◆ **Work instructions**
When you transcribe the entries below, begin at their first line and stop after the line containing "simulator activity on"; pictures stay out.

[Entries taken from a collection]
==========

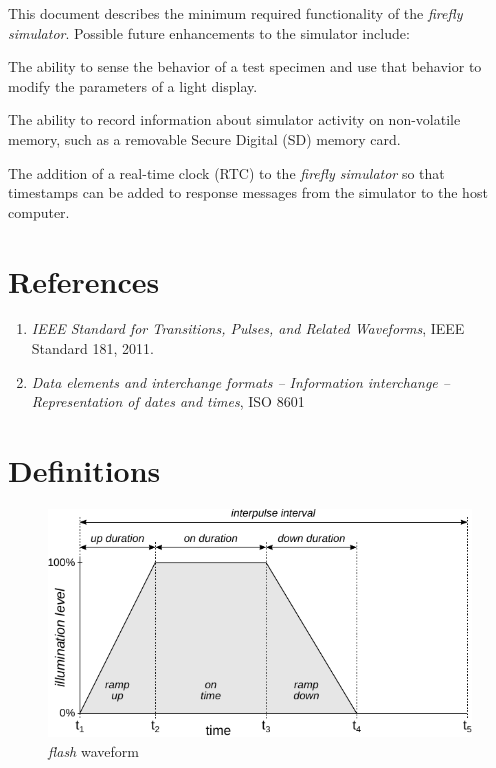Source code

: \documentclass[letterpaper,11pt]{article}
\begin{document}
This document describes the minimum required functionality of the
\textit{firefly simulator}. Possible future enhancements to the simulator
include:
\begin{compactitem}
  \item The ability to sense the behavior of a test specimen and use that
    behavior to modify the parameters of a light display.
  \item The ability to record information about simulator activity on
    non-volatile memory, such as a removable Secure Digital (SD) memory card.
  \item The addition of a real-time clock (RTC) to the \textit{firefly
    simulator} so that timestamps can be added to response messages from the 
    simulator to the host computer.
\end{compactitem}

\section{References}

\begin{enumerate}
  \item 
\textit{IEEE Standard for Transitions, Pulses, and Related Waveforms},
  IEEE Standard 181, 2011.
  \item 
\textit{Data elements and interchange formats – Information
interchange – Representation of dates and times}, ISO 8601
\end{enumerate}


\section{Definitions}

\begin{figure}[h]
  \begin{center}
    \includegraphics{Flashes_FlashPulse}
  \end{center}
  \vspace{-18pt}
  \caption{\textit{flash} waveform}
  \label{fig:FlashPulse}
\end{figure}
\end{document}
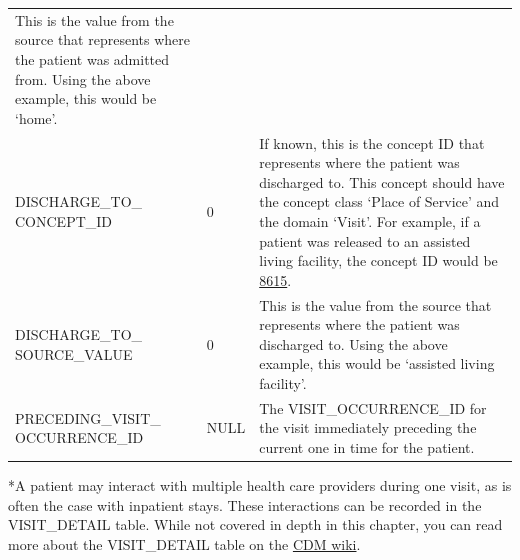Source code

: \documentclass[11pt]{book}
\begin{document}
\begin{longtable}[]{@{}lll@{}}
\begin{minipage}[t]{0.49\columnwidth}
This is the value from the source that represents where the patient was
admitted from. Using the above example, this would be `home'.\strut
\end{minipage}\tabularnewline
\begin{minipage}[t]{0.27\columnwidth}\raggedright\strut
DISCHARGE\_TO\_ CONCEPT\_ID\strut
\end{minipage} & \begin{minipage}[t]{0.15\columnwidth}\raggedright\strut
0\strut
\end{minipage} & \begin{minipage}[t]{0.49\columnwidth}\raggedright\strut
If known, this is the concept ID that represents where the patient was
discharged to. This concept should have the concept class `Place of
Service' and the domain `Visit'. For example, if a patient was released
to an assisted living facility, the concept ID would be
\href{http://athena.ohdsi.org/search-terms/terms/8615}{8615}.\strut
\end{minipage}\tabularnewline
\begin{minipage}[t]{0.27\columnwidth}\raggedright\strut
DISCHARGE\_TO\_ SOURCE\_VALUE\strut
\end{minipage} & \begin{minipage}[t]{0.15\columnwidth}\raggedright\strut
0\strut
\end{minipage} & \begin{minipage}[t]{0.49\columnwidth}\raggedright\strut
This is the value from the source that represents where the patient was
discharged to. Using the above example, this would be `assisted living
facility'.\strut
\end{minipage}\tabularnewline
\begin{minipage}[t]{0.27\columnwidth}\raggedright\strut
PRECEDING\_VISIT\_ OCCURRENCE\_ID\strut
\end{minipage} & \begin{minipage}[t]{0.15\columnwidth}\raggedright\strut
NULL\strut
\end{minipage} & \begin{minipage}[t]{0.49\columnwidth}\raggedright\strut
The VISIT\_OCCURRENCE\_ID for the visit immediately preceding the
current one in time for the patient.\strut
\end{minipage}\tabularnewline
\bottomrule
\end{longtable}

*A patient may interact with multiple health care providers during one
visit, as is often the case with inpatient stays. These interactions can
be recorded in the VISIT\_DETAIL table. While not covered in depth in
this chapter, you can read more about the VISIT\_DETAIL table on the
\href{https://github.com/OHDSI/CommonDataModel/wiki/VISIT_DETAIL}{CDM
wiki}.
\end{document}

==========

◆ **Answer to this exercise**
Source code

: \documentclass[letterpaper,11pt]{article}
\begin{document}
This document describes the minimum required functionality of the
\textit{firefly simulator}. Possible future enhancements to the simulator
include:
\begin{compactitem}
  \item The ability to sense the behavior of a test specimen and use that
    behavior to modify the parameters of a light display.
  \item The ability to record information about simulator activity on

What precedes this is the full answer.